In the listing below, find every line with the string "throw문" and pull it out.

* * *

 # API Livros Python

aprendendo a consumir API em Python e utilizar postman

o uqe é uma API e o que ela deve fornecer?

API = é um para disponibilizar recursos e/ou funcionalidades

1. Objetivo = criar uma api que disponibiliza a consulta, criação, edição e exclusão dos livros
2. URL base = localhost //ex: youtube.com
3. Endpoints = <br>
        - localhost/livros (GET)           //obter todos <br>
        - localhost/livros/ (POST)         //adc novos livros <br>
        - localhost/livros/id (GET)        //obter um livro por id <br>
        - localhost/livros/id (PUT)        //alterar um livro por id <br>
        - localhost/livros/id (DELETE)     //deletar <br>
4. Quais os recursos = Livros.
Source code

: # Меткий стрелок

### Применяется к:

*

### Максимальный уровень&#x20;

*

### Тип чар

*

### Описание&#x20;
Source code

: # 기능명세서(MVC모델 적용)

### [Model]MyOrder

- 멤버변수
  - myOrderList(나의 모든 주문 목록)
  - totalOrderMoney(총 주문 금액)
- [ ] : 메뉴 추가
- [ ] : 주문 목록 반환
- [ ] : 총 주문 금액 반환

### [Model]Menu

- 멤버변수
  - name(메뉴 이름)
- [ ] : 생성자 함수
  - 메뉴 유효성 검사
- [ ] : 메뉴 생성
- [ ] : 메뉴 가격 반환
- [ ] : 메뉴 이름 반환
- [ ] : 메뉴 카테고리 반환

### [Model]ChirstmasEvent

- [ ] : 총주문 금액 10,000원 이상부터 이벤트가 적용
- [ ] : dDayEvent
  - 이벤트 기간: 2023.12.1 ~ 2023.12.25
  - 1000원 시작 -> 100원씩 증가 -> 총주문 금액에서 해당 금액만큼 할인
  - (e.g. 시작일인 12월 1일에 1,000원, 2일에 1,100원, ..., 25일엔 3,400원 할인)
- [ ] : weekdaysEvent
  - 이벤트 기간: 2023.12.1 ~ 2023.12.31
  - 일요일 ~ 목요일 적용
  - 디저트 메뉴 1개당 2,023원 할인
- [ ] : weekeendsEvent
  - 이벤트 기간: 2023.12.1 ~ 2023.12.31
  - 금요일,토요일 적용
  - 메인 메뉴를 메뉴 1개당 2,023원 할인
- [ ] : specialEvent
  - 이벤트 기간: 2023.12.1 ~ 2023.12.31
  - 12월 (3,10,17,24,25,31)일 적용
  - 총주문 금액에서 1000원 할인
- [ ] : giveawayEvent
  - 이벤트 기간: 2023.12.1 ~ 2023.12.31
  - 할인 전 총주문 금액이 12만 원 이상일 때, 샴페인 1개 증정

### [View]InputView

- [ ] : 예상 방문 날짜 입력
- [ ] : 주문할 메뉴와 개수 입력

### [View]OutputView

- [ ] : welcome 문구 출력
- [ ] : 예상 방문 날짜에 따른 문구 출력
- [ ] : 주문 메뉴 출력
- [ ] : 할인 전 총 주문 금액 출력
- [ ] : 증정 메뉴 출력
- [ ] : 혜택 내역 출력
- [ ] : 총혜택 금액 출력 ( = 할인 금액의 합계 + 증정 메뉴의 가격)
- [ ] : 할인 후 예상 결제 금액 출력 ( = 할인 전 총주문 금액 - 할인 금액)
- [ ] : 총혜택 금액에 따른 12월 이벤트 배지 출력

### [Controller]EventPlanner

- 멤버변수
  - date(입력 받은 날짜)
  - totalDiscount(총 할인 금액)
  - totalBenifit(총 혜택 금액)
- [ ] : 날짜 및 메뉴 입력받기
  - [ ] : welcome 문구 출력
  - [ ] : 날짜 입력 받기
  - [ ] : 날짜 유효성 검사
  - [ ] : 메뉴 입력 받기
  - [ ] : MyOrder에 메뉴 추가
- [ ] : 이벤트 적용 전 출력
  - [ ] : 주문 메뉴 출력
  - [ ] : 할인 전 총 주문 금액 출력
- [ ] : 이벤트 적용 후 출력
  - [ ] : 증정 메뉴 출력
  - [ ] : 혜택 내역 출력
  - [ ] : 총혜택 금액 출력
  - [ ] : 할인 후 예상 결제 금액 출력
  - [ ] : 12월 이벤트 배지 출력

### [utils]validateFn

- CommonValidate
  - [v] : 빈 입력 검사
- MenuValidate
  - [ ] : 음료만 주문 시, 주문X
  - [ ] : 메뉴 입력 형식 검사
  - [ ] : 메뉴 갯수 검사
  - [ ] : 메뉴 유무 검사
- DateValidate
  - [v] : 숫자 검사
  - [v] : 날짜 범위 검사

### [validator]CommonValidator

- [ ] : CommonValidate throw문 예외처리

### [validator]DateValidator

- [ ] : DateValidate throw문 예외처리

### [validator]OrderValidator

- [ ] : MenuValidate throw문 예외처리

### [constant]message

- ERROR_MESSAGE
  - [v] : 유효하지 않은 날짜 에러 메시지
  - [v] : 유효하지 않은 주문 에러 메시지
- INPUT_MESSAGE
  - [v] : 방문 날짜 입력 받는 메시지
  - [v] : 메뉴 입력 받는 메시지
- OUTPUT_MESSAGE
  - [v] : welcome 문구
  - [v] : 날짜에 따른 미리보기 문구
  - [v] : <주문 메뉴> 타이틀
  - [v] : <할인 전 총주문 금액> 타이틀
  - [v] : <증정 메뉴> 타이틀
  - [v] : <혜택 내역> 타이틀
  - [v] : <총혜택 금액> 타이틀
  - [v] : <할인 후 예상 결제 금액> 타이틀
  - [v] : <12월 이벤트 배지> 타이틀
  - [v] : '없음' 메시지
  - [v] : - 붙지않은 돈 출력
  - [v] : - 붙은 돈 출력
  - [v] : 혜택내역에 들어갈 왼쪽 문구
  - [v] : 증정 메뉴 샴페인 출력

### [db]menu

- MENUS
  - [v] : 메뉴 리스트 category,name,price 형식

* * *

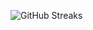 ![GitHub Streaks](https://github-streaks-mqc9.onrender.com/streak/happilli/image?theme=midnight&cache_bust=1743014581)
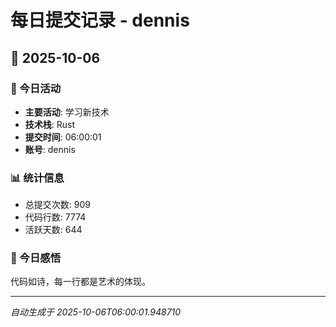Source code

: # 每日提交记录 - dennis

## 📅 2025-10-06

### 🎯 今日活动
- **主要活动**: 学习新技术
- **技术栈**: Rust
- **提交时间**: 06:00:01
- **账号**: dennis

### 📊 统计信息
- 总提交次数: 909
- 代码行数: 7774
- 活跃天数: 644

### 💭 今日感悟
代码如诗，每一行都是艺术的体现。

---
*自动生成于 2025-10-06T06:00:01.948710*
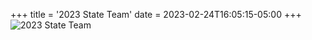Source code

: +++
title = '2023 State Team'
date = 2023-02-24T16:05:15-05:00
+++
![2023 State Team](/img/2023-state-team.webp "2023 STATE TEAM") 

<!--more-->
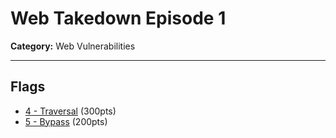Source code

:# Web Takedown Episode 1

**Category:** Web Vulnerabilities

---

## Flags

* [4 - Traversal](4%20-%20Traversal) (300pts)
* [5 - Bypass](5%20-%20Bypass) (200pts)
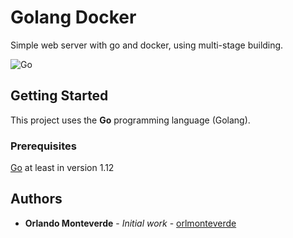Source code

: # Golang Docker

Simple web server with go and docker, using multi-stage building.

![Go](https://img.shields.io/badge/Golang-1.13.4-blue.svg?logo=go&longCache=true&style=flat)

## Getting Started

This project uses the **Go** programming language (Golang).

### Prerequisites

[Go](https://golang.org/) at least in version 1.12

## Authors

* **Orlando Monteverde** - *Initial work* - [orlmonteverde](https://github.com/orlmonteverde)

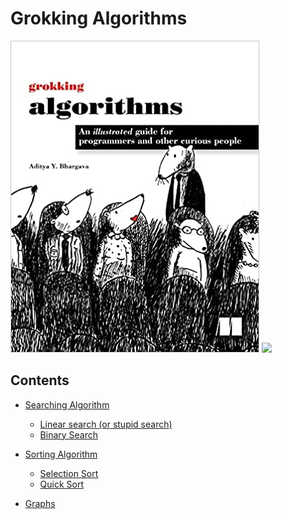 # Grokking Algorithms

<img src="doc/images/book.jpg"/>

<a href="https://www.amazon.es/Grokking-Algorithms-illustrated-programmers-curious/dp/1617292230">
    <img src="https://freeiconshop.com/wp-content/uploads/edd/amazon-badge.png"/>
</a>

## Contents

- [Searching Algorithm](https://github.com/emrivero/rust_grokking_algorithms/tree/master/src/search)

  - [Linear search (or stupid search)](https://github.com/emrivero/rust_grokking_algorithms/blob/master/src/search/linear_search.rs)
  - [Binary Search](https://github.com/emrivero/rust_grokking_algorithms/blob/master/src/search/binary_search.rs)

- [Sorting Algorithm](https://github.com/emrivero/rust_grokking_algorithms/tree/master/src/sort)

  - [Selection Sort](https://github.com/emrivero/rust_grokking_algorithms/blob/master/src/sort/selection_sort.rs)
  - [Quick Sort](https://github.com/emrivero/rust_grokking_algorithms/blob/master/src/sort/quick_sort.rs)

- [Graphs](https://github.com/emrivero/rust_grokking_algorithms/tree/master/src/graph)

* * *

● Output of the exercise
- [ ] : CommonValidate throw문 예외처리
- [ ] : DateValidate throw문 예외처리
- [ ] : MenuValidate throw문 예외처리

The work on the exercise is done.